Alamat email Anda tidak akan dipublikasikan. Ruas yang wajib ditandai *

8 Comment

  1. Aku sudah dua tahun lebih pakai Bolt mba momo. Dan gak ada masalah. Tapi memang harus dicampur wet food ya.

    Biar baunya kuat dan ada campuran airnya.

    Tapi kadang diselingi pakai tempe plus pala ayam plus wet food aja. Supaya sehat.

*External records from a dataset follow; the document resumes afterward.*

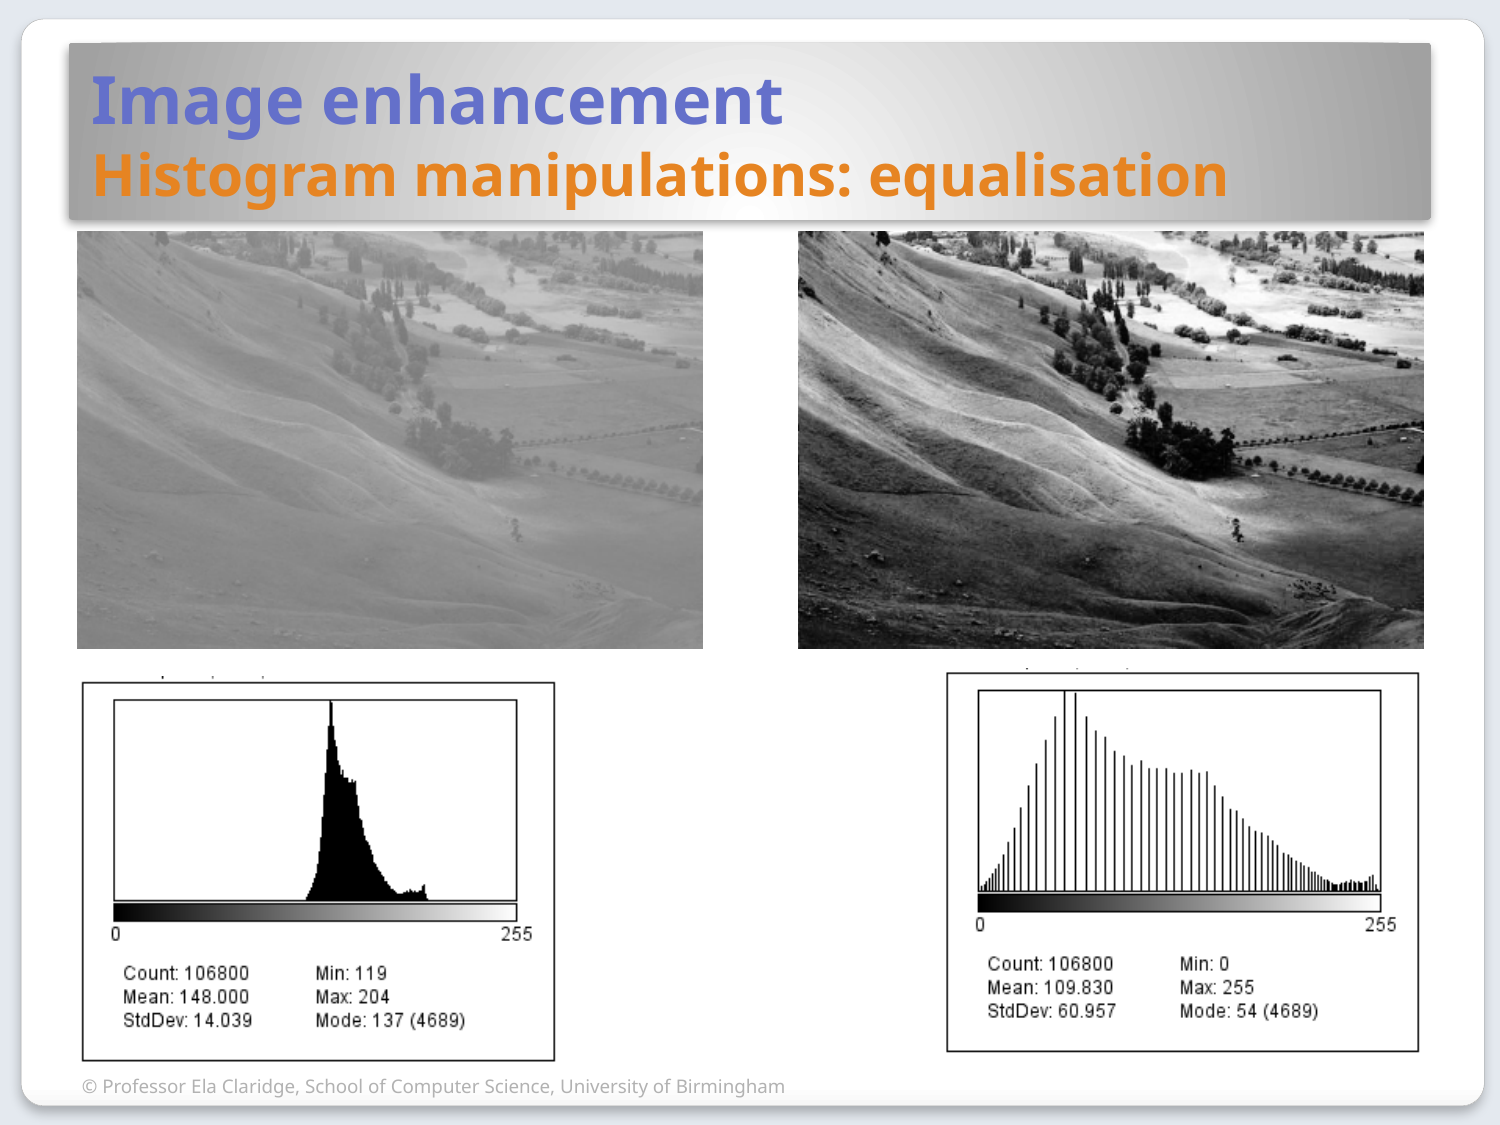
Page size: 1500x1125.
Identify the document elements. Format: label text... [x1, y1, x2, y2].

picture [76, 676, 560, 1068]
title Image enhancement Histogram manipulations: equalisation [76, 42, 1420, 216]
footer © Professor Ela Claridge, School of Computer Science, University of Birmingham [66, 1057, 821, 1118]
picture [941, 668, 1424, 1054]
picture [77, 231, 703, 650]
picture [798, 231, 1424, 650]
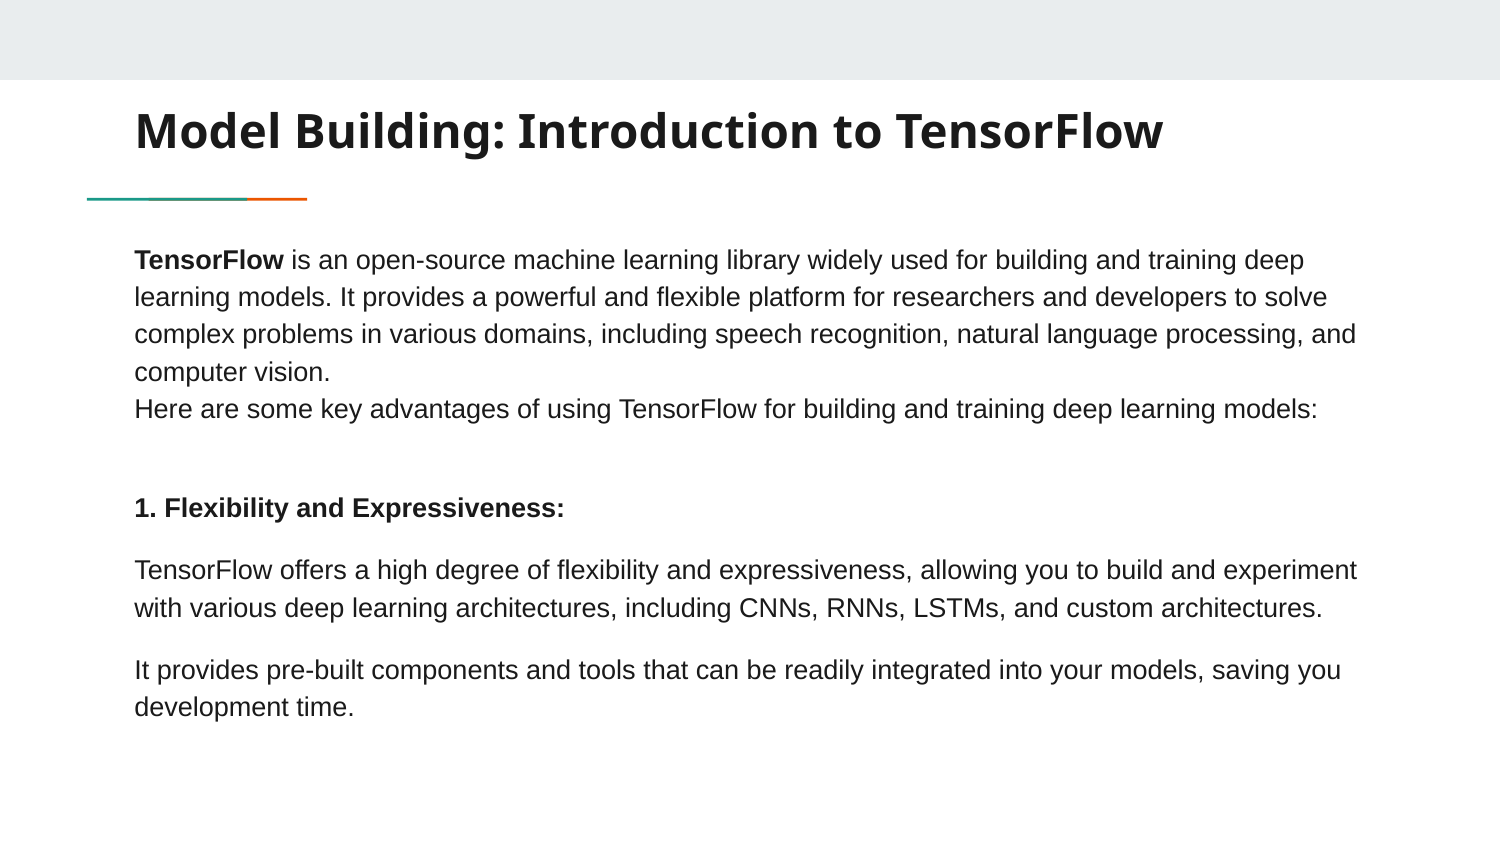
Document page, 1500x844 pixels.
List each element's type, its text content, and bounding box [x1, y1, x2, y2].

title Model Building: Introduction to TensorFlow [119, 85, 1381, 174]
list TensorFlow is an open-source machine learning library widely used for building and training deep learning models. It provides a powerful and flexible platform for researchers and developers to solve complex problems in various domains, including speech recognition, natural language processing, and computer vision. Here are some key advantages of using TensorFlow for building and training deep learning models: 1. Flexibility and Expressiveness: TensorFlow offers a high degree of flexibility and expressiveness, allowing you to build and experiment with various deep learning architectures, including CNNs, RNNs, LSTMs, and custom architectures. It provides pre-built components and tools that can be readily integrated into your models, saving you development time. [119, 222, 1381, 828]
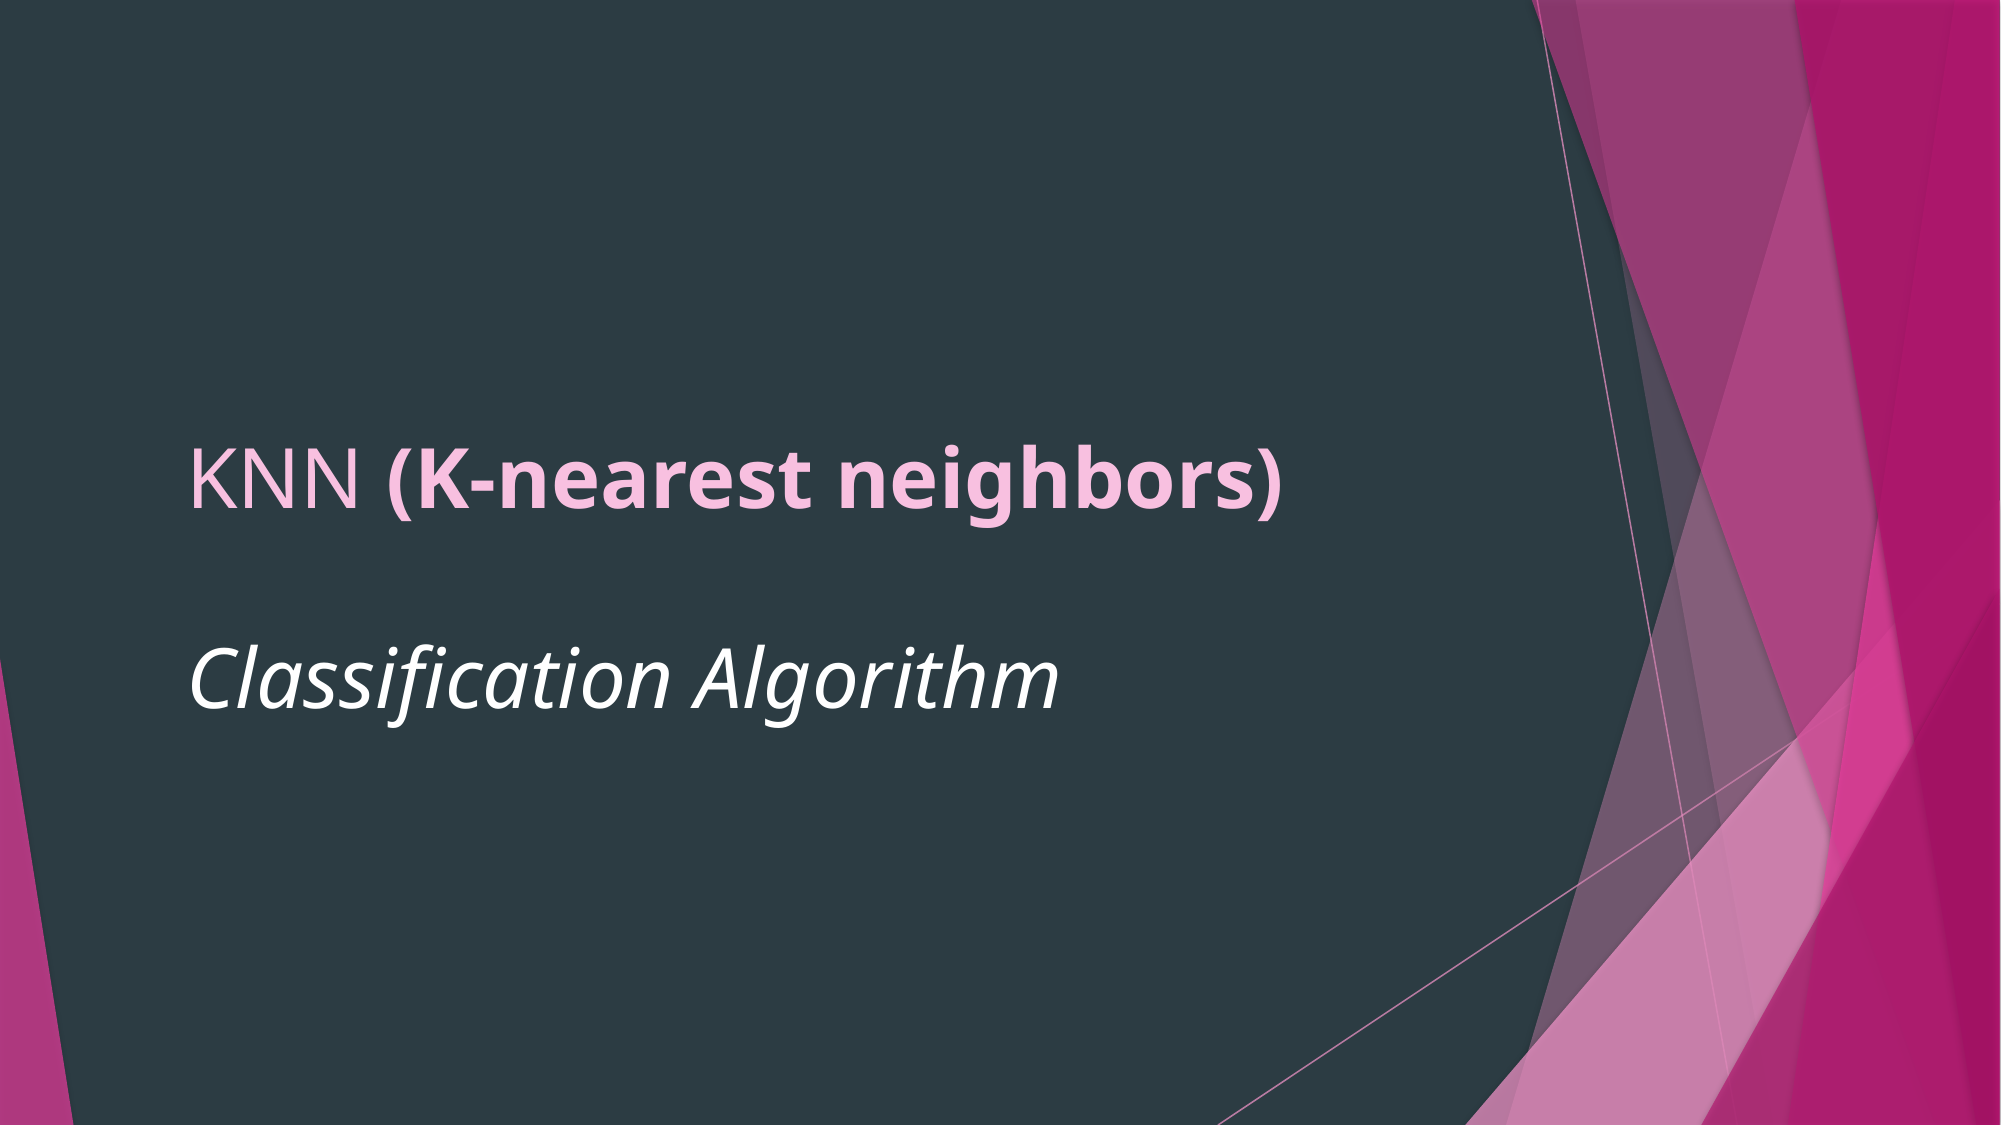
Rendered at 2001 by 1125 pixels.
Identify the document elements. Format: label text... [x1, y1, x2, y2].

title KNN (K-nearest neighbors) Classification Algorithm [171, 410, 1318, 808]
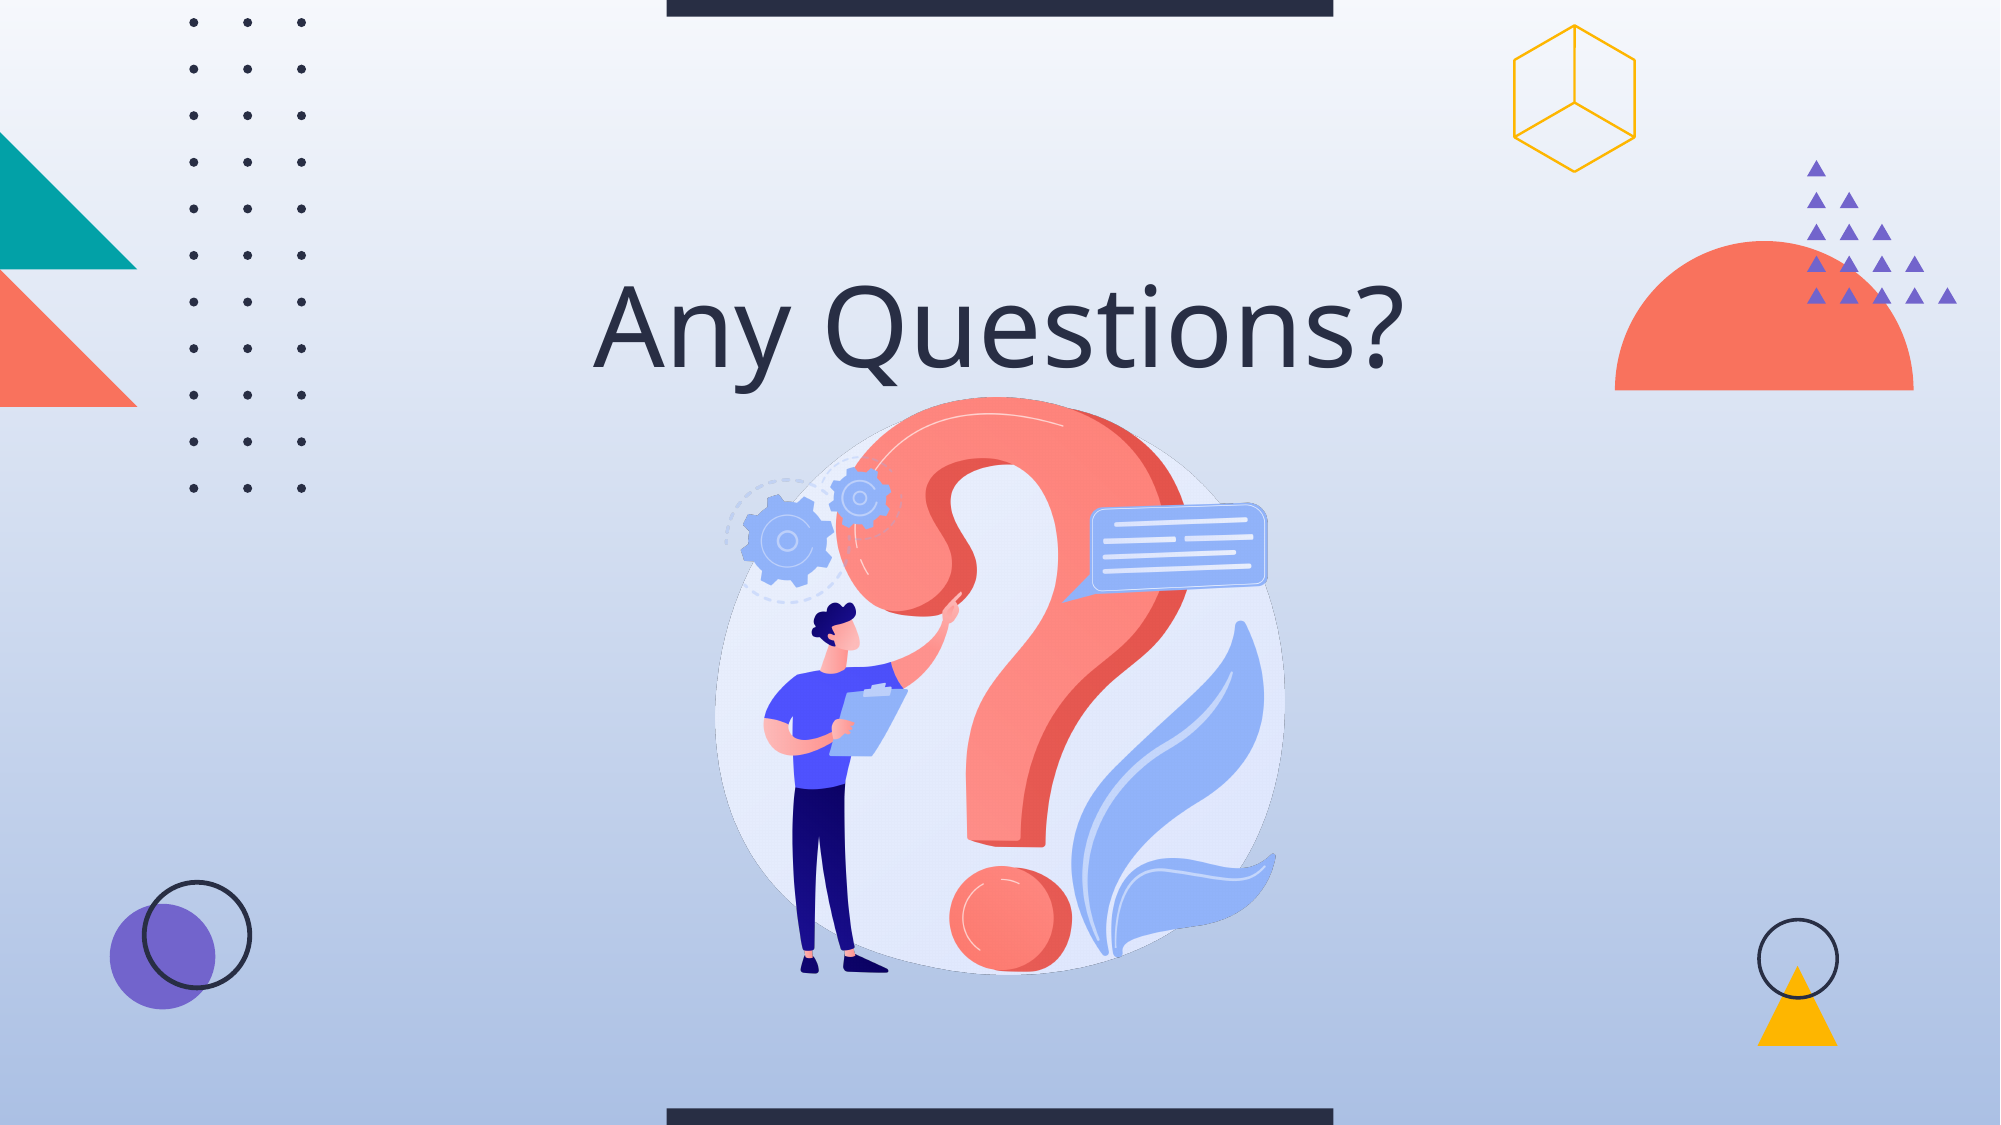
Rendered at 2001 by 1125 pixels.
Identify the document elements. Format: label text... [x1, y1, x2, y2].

Konon katanya pala ayam bisa menambah imun kucing.
    XD

    1. wah sudah lama yaa. kucingnya sudah dewasa juga. alhamdulillah nggak ada masalah ya.

      bener. dicampur biar aromanya kuat.
      belum pernah nyobain pakai tempe nih. nanti dicoba ah. tapi kuat berapa lama wetfoodnya? kalau dicampur tempe?

      1. Tempe nya direbus dulu.
        Nanti dihancurin pakai plastik. Atau pake blender juga bisa.
        Trus dicampur wet food.

        Aku sekarang lebih sering beli merk profeline warna hijau atau merah. Lumayan murah dan isinya ikan banget. Jadi cocok pas mau makan buat campuran tempe.

        Bisa kuat seminggu maksimal kalau di aku. Taruh kulkas. Lebih dari seminggu agak bau sih.

    1. iya. kayaknya emang yang bentuknya ikan emang lebih enak di lidah kucing.
      pernah pakai yang donat juga, dan kucing lebih suka yang bentuknya ikan.

  2. Aku dulu setia kasih Bolt buat kucing-kucingku. Cukup lama mereka makan Bolt. Dan mereka suka juga. Dan mereka jadi gemuk juga dengan konsumsi Bolt. Sekali beli langsung yang 20kg. Niatnya biar lebih irit. Soalnya kan harga 20kg lebih murah daripada beli yang kiloan.

    Sampai suatu ketika salah satu kucingku yang namanya Bruno sakit susah pipis. Haduh, ini sakitnya mahal sekali. Sampai harus dikateter. Dokternya bilang Bruno sudah ada batu di ginjalnya. Mana penyakitnya kambuhan dan makanan Bruno harus diganti dengan makanan khusus Urinary yang harganya aduhai mahalnya. Bruno tidak boleh makan yang lain kecuali makanan urinary tersebut selama enam bulan. Bahkan, ada vet yang bilang kucing kalau sudah kena FUS/FLUTD harus makan makanan urinary selamanya.

    Aku jadi kapok dan trauma. Aku tidak mau kucing-kucingku yang lain, Bubu dan Miko, kena penyakit yang sama juga. Jadi aku langsung ganti dry food-nya ke yang lebih mahal, tapi mudah-mudahan mutunya lebih bagus.

    Pemakaian jangka panjang Bolt (atau merek lain yang berkualitas rendah) juga katanya tidak baik. Lama-kelamaan bisa memengaruhi ginjalnya.

    Jadi demikianlah pengalamanku bersama Bolt. Intinya aku kapok memberi kucing-kucingku makanan yang murahnya kelewatan.

    1. Nah itu. Saya takutnya disitu dan juga banyak yang kisahnya demikian juga.

      Sekarang Bruno gimana? Sehat kan?

      Akhirnya pilihan makanan jatuh kemana Kim kalau boleh tahu.

  3. Bruno sekarang Alhamdulillah sehat. Setelah kambuh untuk kedua kali, aku jadi lebih ketat kasih makanan ke dia. Cuma boleh kasih dia dry dan wet food yang Royal Canin Urinary. Untuk Bubu dan Miko, aku ganti ke Equilibrio. Baca-baca review sih Equilibrio bagus juga. Soalnya mau ganti ke Pro Plan atau Royal Canin juga aku gak sanggup. Lol.